→ WORK TO BE COMPLETED: What lines in the records below contain the string "shift"? Copy every one.

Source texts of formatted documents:
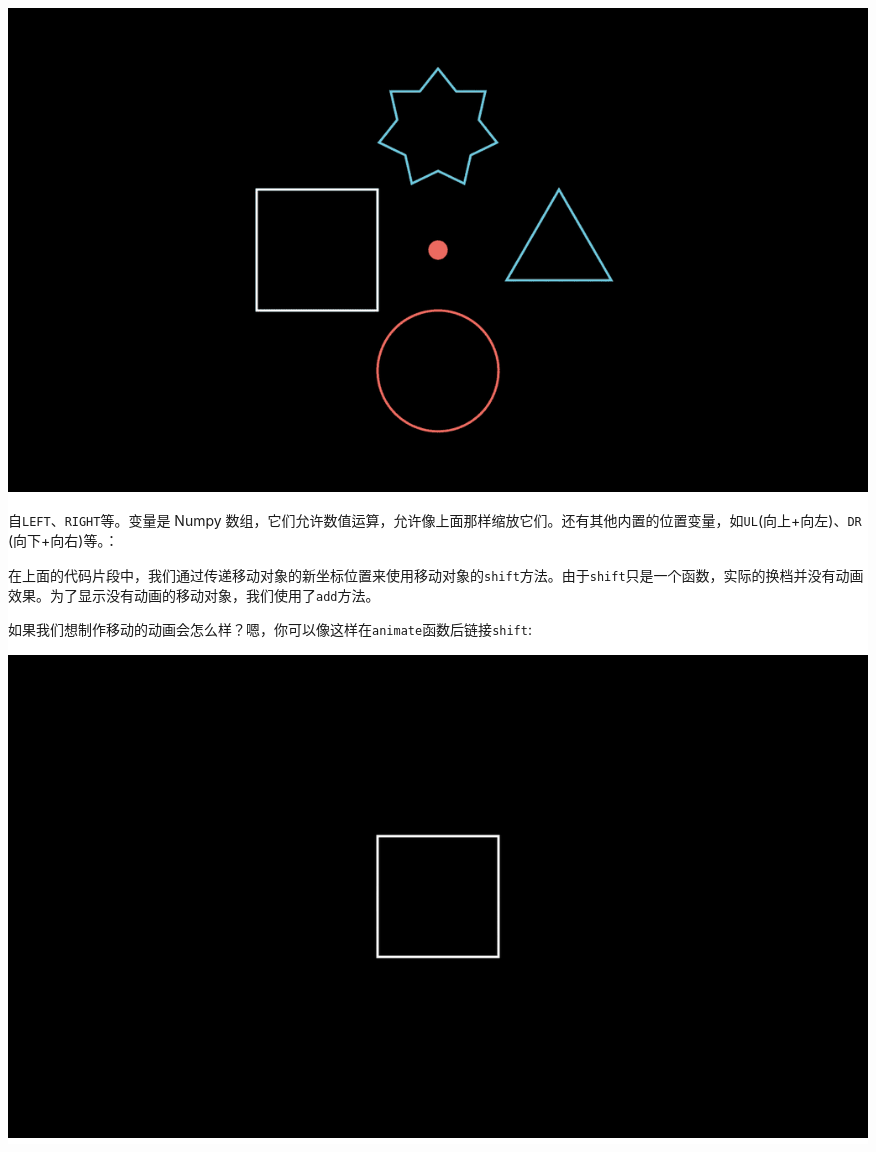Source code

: ![](img/bab23d85a3247d606c88fe84b1054031.png)

自`LEFT`、`RIGHT`等。变量是 Numpy 数组，它们允许数值运算，允许像上面那样缩放它们。还有其他内置的位置变量，如`UL`(向上+向左)、`DR`(向下+向右)等。：

在上面的代码片段中，我们通过传递移动对象的新坐标位置来使用移动对象的`shift`方法。由于`shift`只是一个函数，实际的换档并没有动画效果。为了显示没有动画的移动对象，我们使用了`add`方法。

如果我们想制作移动的动画会怎么样？嗯，你可以像这样在`animate`函数后链接`shift`:

![](img/3c08cf2895cf1b951c0720b3cb610cbe.png)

→ THE ANSWER:
在上面的代码片段中，我们通过传递移动对象的新坐标位置来使用移动对象的`shift`方法。由于`shift`只是一个函数，实际的换档并没有动画效果。为了显示没有动画的移动对象，我们使用了`add`方法。
如果我们想制作移动的动画会怎么样？嗯，你可以像这样在`animate`函数后链接`shift`:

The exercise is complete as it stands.